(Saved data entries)
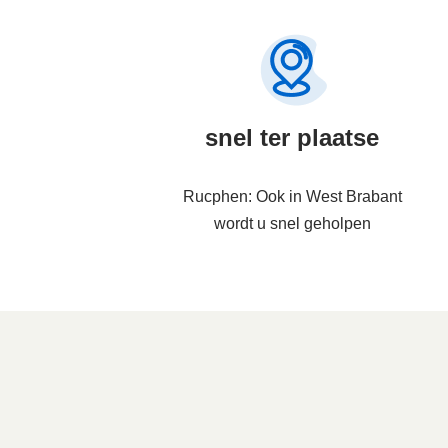
snel ter plaatse
Rucphen: Ook in West Brabant
wordt u snel geholpen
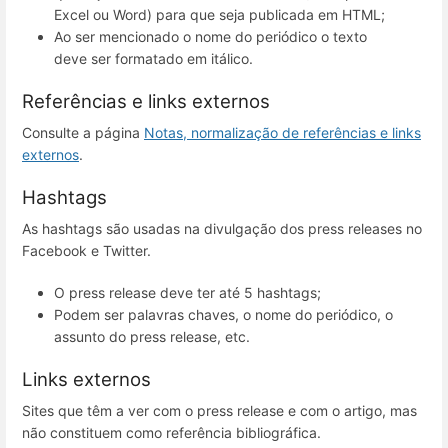
Excel ou Word) para que seja publicada em HTML;
Ao ser mencionado o nome do periódico o texto
deve ser formatado em itálico.
Referências e links externos
Consulte a página
Notas, normalização de referências e links
externos
.
Hashtags
As hashtags são usadas na divulgação dos press releases no
Facebook e Twitter.
O press release deve ter até 5 hashtags;
Podem ser palavras chaves, o nome do periódico, o
assunto do press release, etc.
Links externos
Sites que têm a ver com o press release e com o artigo, mas
não constituem como referência bibliográfica.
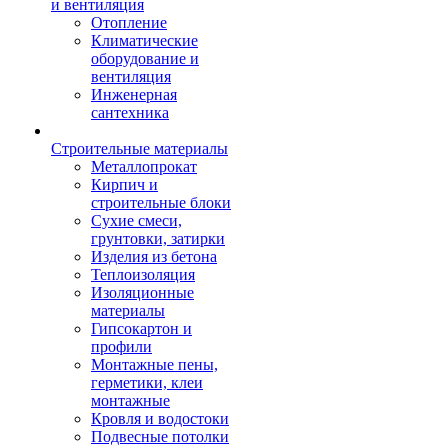
и вентиляция
Отопление
Климатические
оборудование и
вентиляция
Инженерная
сантехника
Строительные материалы
Металлопрокат
Кирпич и
строительные блоки
Сухие смеси,
грунтовки, затирки
Изделия из бетона
Теплоизоляция
Изоляционные
материалы
Гипсокартон и
профили
Монтажные пены,
герметики, клеи
монтажные
Кровля и водостоки
Подвесные потолки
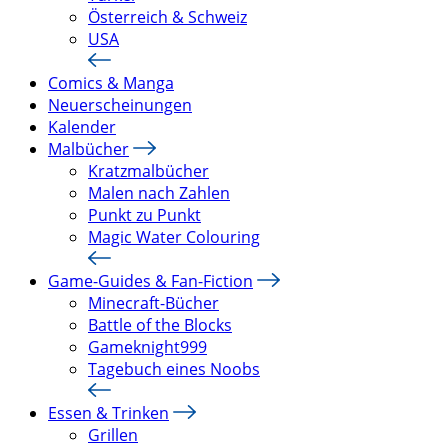
Österreich & Schweiz
USA
Comics & Manga
Neuerscheinungen
Kalender
Malbücher
Kratzmalbücher
Malen nach Zahlen
Punkt zu Punkt
Magic Water Colouring
Game-Guides & Fan-Fiction
Minecraft-Bücher
Battle of the Blocks
Gameknight999
Tagebuch eines Noobs
Essen & Trinken
Grillen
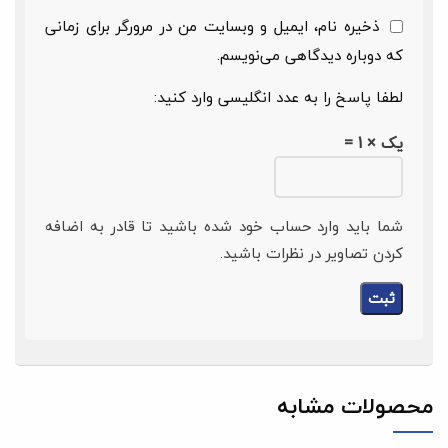
ذخیره نام، ایمیل و وبسایت من در مرورگر برای زمانی
که دوباره دیدگاهی می‌نویسم.
لطفا پاسخ را به عدد انگلیسی وارد کنید:
یک × 1 =
شما باید وارد حساب خود شده باشید تا قادر به اضافه
کردن تصاویر در نظرات باشید.
محصولات مشابه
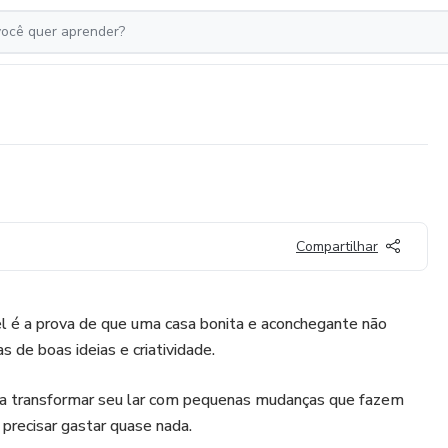
Compartilhar
l é a prova de que uma casa bonita e aconchegante não
 de boas ideias e criatividade.
r a transformar seu lar com pequenas mudanças que fazem
recisar gastar quase nada.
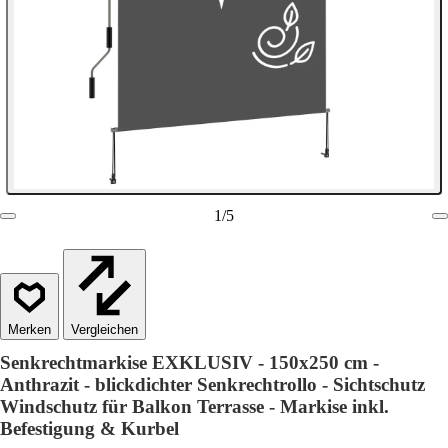
1
/
5
Vergleichen
Senkrechtmarkise EXKLUSIV - 150x250 cm -
Anthrazit - blickdichter Senkrechtrollo - Sichtschutz
Windschutz für Balkon Terrasse - Markise inkl.
Befestigung & Kurbel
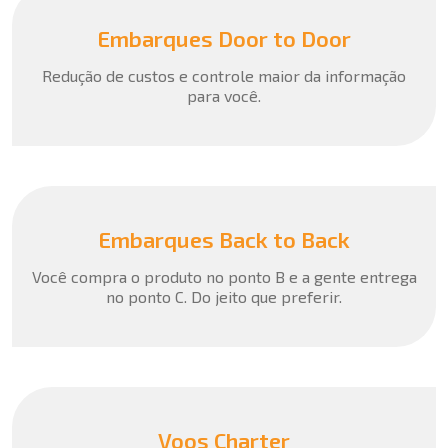
Embarques Door to Door
Redução de custos e controle maior da informação
para você.
Embarques Back to Back
Você compra o produto no ponto B e a gente entrega
no ponto C. Do jeito que preferir.
Voos Charter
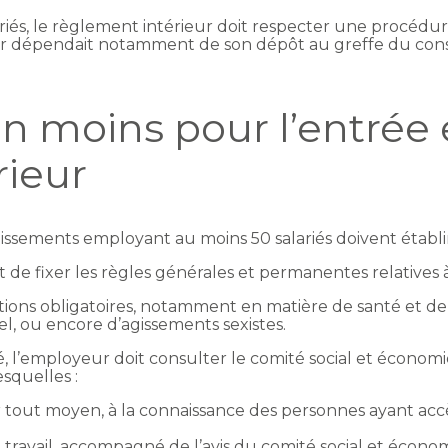
ariés, le règlement intérieur doit respecter une procédur
ur dépendait notamment de son dépôt au greffe du con
en moins pour l’entrée
rieur
issements employant au moins 50 salariés doivent établi
fixer les règles générales et permanentes relatives à la
itions obligatoires, notamment en matière de santé et de 
el, ou encore d’agissements sexistes.
 l’employeur doit consulter le comité social et économique
esquelles :
r tout moyen, à la connaissance des personnes ayant accè
travail, accompagné de l’avis du comité social et écono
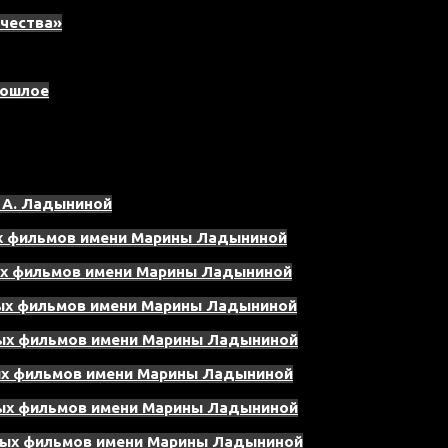
ечества»
рошлое
 А. Ладыниной
ых фильмов имени Марины Ладыниной
ых фильмов имени Марины Ладыниной
ных фильмов имени Марины Ладыниной
ных фильмов имени Марины Ладыниной
ых фильмов имени Марины Ладыниной
ных фильмов имени Марины Ладыниной
нных фильмов имени Марины Ладыниной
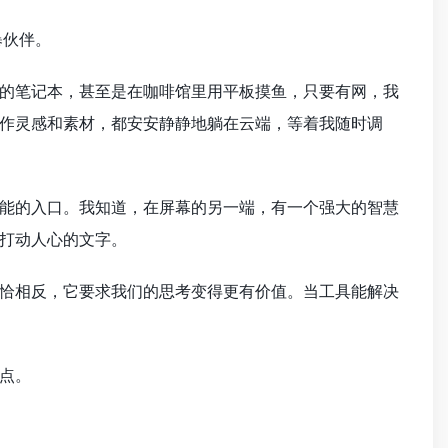
暴伙伴。
的笔记本，甚至是在咖啡馆里用平板摸鱼，只要有网，我
作灵感和素材，都安安静静地躺在云端，等着我随时调
能的入口。我知道，在屏幕的另一端，有一个强大的智慧
打动人心的文字。
恰相反，它要求我们的思考变得更有价值。当工具能解决
点。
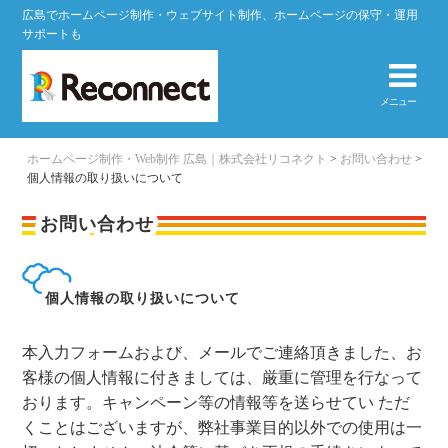
広島でホームページ制作・ウェブサイト制作、ホームページの保守・運用
サポートも
メニュー
ホームページ制作・Web制作 広島｜株式会社リコネクト
>
お問い合わせ
>
個人情報の取り扱いについて
お問い合わせ
個人情報の取り扱いについて
本入力フォームおよび、メールでご連絡頂きました、お
客様の個人情報に付きましては、厳重に管理を行なって
おります。キャンペーン等の情報等を送らせてい ただ
くことはございますが、弊社事業目的以外での使用は一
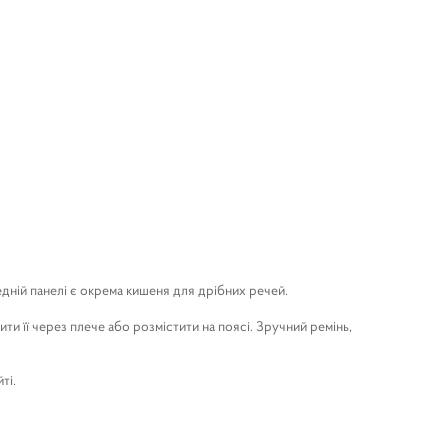
едній панелі є окрема кишеня для дрібних речей.
ити її через плече або розмістити на поясі. Зручний ремінь,
ті.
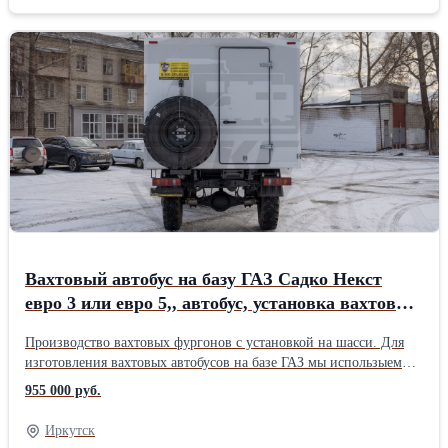
производство Пробег, км.: 150 Цвет: Белый Тип двигателя:
Дизельный Объем двигателя, см3: 4433 Руль: Левый
Вахтовый автобус на базу ГАЗ Садко Некст
евро 3 или евро 5,, автобус, установка вахтовых
фургонов
Производство вахтовых фургонов с установкой на шасси. Для
изготовления вахтовых автобусов на базе ГАЗ мы использыем
как шасси Заказчика, так и поставляем технику в сборе. Новое
955 000 руб.
базовые атвомобили мы поставляем с дизельным двигателем
Евро 5 или евро 3. Наличие ОТТС на всю технику. Вахтовый
Иркутск
автобус на базе ГАЗ Садко мы готовы поставить как в лизинг, так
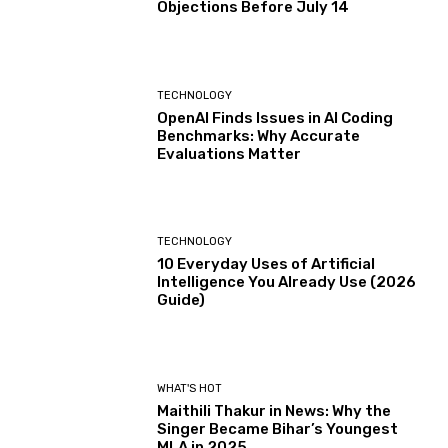
Objections Before July 14
TECHNOLOGY
OpenAI Finds Issues in AI Coding
Benchmarks: Why Accurate
Evaluations Matter
TECHNOLOGY
10 Everyday Uses of Artificial
Intelligence You Already Use (2026
Guide)
WHAT'S HOT
Maithili Thakur in News: Why the
Singer Became Bihar’s Youngest
MLA in 2025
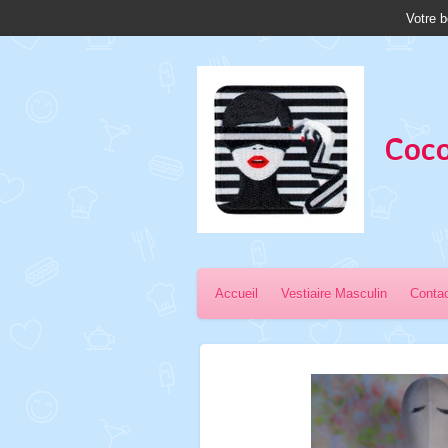
Votre b
Passer
au
contenu
principal
Coco
Accueil
Vestiaire Masculin
Conta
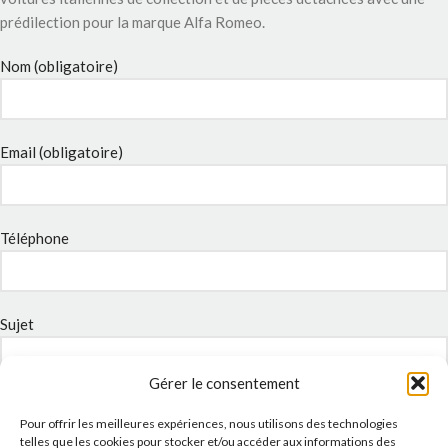
prédilection pour la marque Alfa Romeo.
Nom (obligatoire)
Email (obligatoire)
Téléphone
Sujet
Gérer le consentement
Message
Pour offrir les meilleures expériences, nous utilisons des technologies
telles que les cookies pour stocker et/ou accéder aux informations des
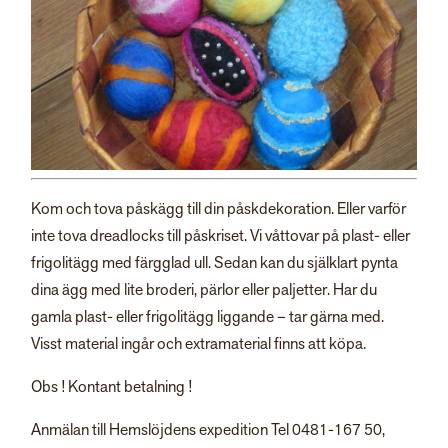
Kom och tova påskägg till din påskdekoration. Eller varför
inte tova dreadlocks till påskriset. Vi våttovar på plast- eller
frigolitägg med färgglad ull. Sedan kan du själklart pynta
dina ägg med lite broderi, pärlor eller paljetter. Har du
gamla plast- eller frigolitägg liggande – tar gärna med.
Visst material ingår och extramaterial finns att köpa.
Obs ! Kontant betalning !
Anmälan till Hemslöjdens expedition Tel 0481-167 50,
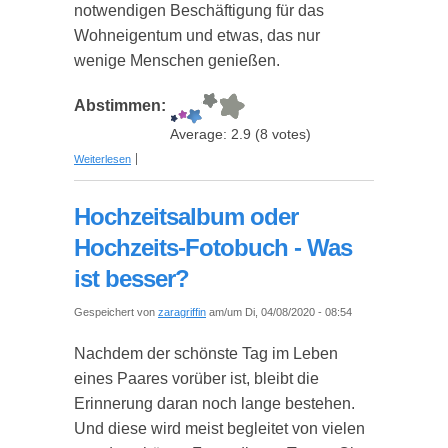
notwendigen Beschäftigung für das
Wohneigentum und etwas, das nur
wenige Menschen genießen.
Abstimmen:
Average:
2.9
(
8
votes)
über Vertrauenswürdige Hausreinigung &
Weiterlesen
Putzfrauen
Hochzeitsalbum oder
Hochzeits-Fotobuch - Was
ist besser?
Gespeichert von
zaragriffin
am/um Di, 04/08/2020 - 08:54
Nachdem der schönste Tag im Leben
eines Paares vorüber ist, bleibt die
Erinnerung daran noch lange bestehen.
Und diese wird meist begleitet von vielen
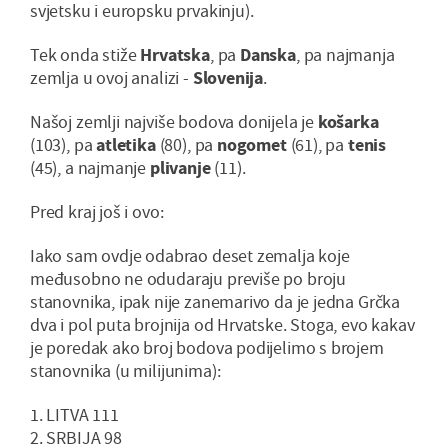
svjetsku i europsku prvakinju).
Tek onda stiže
Hrvatska
, pa
Danska
, pa najmanja
zemlja u ovoj analizi -
Slovenija
.
Našoj zemlji najviše bodova donijela je
košarka
(103), pa
atletika
(80), pa
nogomet
(61), pa
tenis
(45), a najmanje
plivanje
(11).
Pred kraj još i ovo:
Iako sam ovdje odabrao deset zemalja koje
međusobno ne odudaraju previše po broju
stanovnika, ipak nije zanemarivo da je jedna Grčka
dva i pol puta brojnija od Hrvatske. Stoga, evo kakav
je poredak ako broj bodova podijelimo s brojem
stanovnika (u milijunima):
1. LITVA 111
2. SRBIJA 98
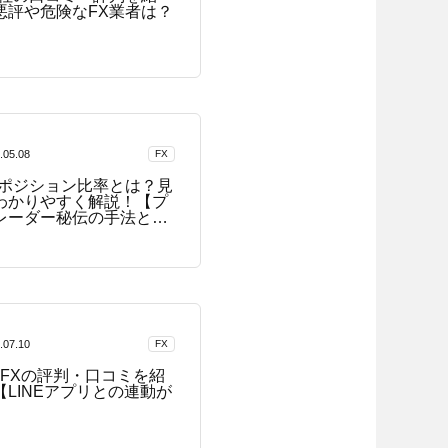
悪評や危険なFX業者は？
.05.08
FX
のポジション比率とは？見
わかりやすく解説！【プ
レーダー秘伝の手法と
】
.07.10
FX
E FXの評判・口コミを紹
【LINEアプリとの連動が
】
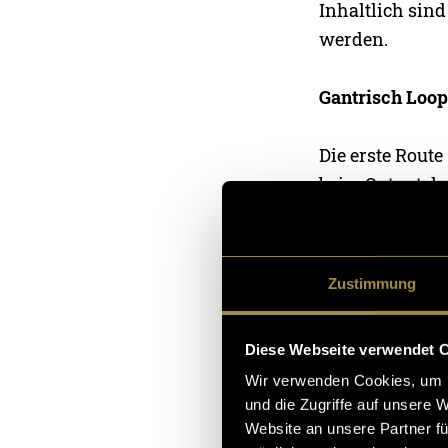
Inhaltlich sind
werden.
Gantrisch Loop
Die erste Rout
beim Output des
Schwarzenburg
wunderschöne L
Zustimmung
Diese Webseite verwendet 
Wir verwenden Cookies, um I
und die Zugriffe auf unsere 
Website an unsere Partner fü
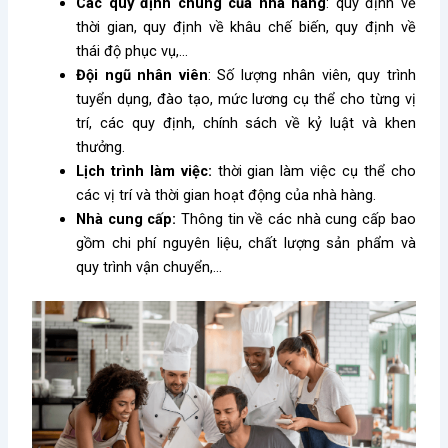
Các quy định chung của nhà hàng
: quy định về
thời gian, quy định về khâu chế biến, quy định về
thái độ phục vụ,…
Đội ngũ nhân viên
: Số lượng nhân viên, quy trình
tuyển dụng, đào tạo, mức lương cụ thể cho từng vị
trí, các quy định, chính sách về kỷ luật và khen
thưởng.
Lịch trình làm việc:
thời gian làm việc cụ thể cho
các vị trí và thời gian hoạt động của nhà hàng.
Nhà cung cấp:
Thông tin về các nhà cung cấp bao
gồm chi phí nguyên liệu, chất lượng sản phẩm và
quy trình vận chuyển,…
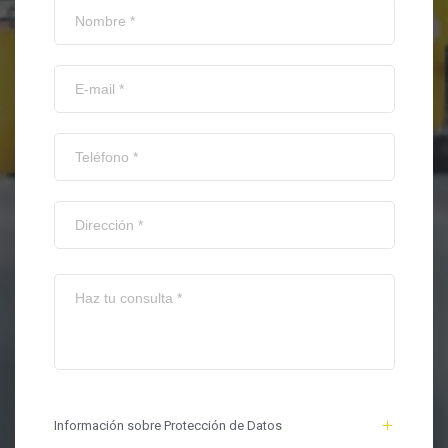
Información sobre Protección de Datos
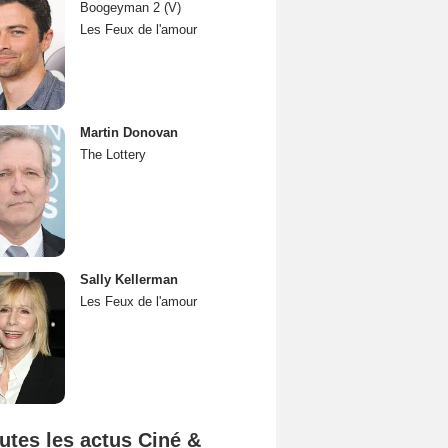
Boogeyman 2 (V)
Les Feux de l'amour
Martin Donovan
The Lottery
Sally Kellerman
Les Feux de l'amour
utes les actus Ciné &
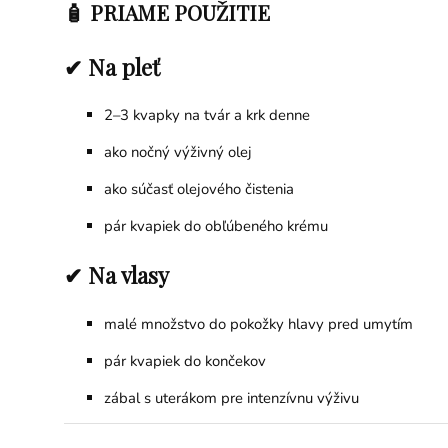
🧴 PRIAME POUŽITIE
✔ Na pleť
2–3 kvapky na tvár a krk denne
ako nočný výživný olej
ako súčasť olejového čistenia
pár kvapiek do obľúbeného krému
✔ Na vlasy
malé množstvo do pokožky hlavy pred umytím
pár kvapiek do končekov
zábal s uterákom pre intenzívnu výživu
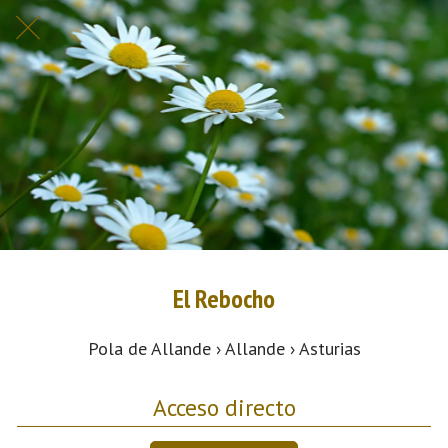
El Rebocho
Pola de Allande › Allande › Asturias
Acceso directo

-- TASK DIRECTIONS --
Extract every line of the data from the start through the line holding "recisar gastar quase nada.", inclusive, and reproduce each one unchanged. Leave the pictures out of your answer.

-- EXERCISE RESULT --
snel ter plaatse
Rucphen: Ook in West Brabant
wordt u snel geholpen
Excel ou Word) para que seja publicada em HTML;
Ao ser mencionado o nome do periódico o texto
deve ser formatado em itálico.
Referências e links externos
Consulte a página
Notas, normalização de referências e links
externos
.
Hashtags
As hashtags são usadas na divulgação dos press releases no
Facebook e Twitter.
O press release deve ter até 5 hashtags;
Podem ser palavras chaves, o nome do periódico, o
assunto do press release, etc.
Links externos
Sites que têm a ver com o press release e com o artigo, mas
não constituem como referência bibliográfica.
и вентиляция
Отопление
Климатические
оборудование и
вентиляция
Инженерная
сантехника
Строительные материалы
Металлопрокат
Кирпич и
строительные блоки
Сухие смеси,
грунтовки, затирки
Изделия из бетона
Теплоизоляция
Изоляционные
материалы
Гипсокартон и
профили
Монтажные пены,
герметики, клеи
монтажные
Кровля и водостоки
Подвесные потолки
Österreich & Schweiz
USA
Comics & Manga
Neuerscheinungen
Kalender
Malbücher
Kratzmalbücher
Malen nach Zahlen
Punkt zu Punkt
Magic Water Colouring
Game-Guides & Fan-Fiction
Minecraft-Bücher
Battle of the Blocks
Gameknight999
Tagebuch eines Noobs
Essen & Trinken
Grillen
ذخیره نام، ایمیل و وبسایت من در مرورگر برای زمانی
که دوباره دیدگاهی می‌نویسم.
لطفا پاسخ را به عدد انگلیسی وارد کنید:
یک × 1 =
شما باید وارد حساب خود شده باشید تا قادر به اضافه
کردن تصاویر در نظرات باشید.
محصولات مشابه
Compartilhar
l é a prova de que uma casa bonita e aconchegante não
 de boas ideias e criatividade.
r a transformar seu lar com pequenas mudanças que fazem
recisar gastar quase nada.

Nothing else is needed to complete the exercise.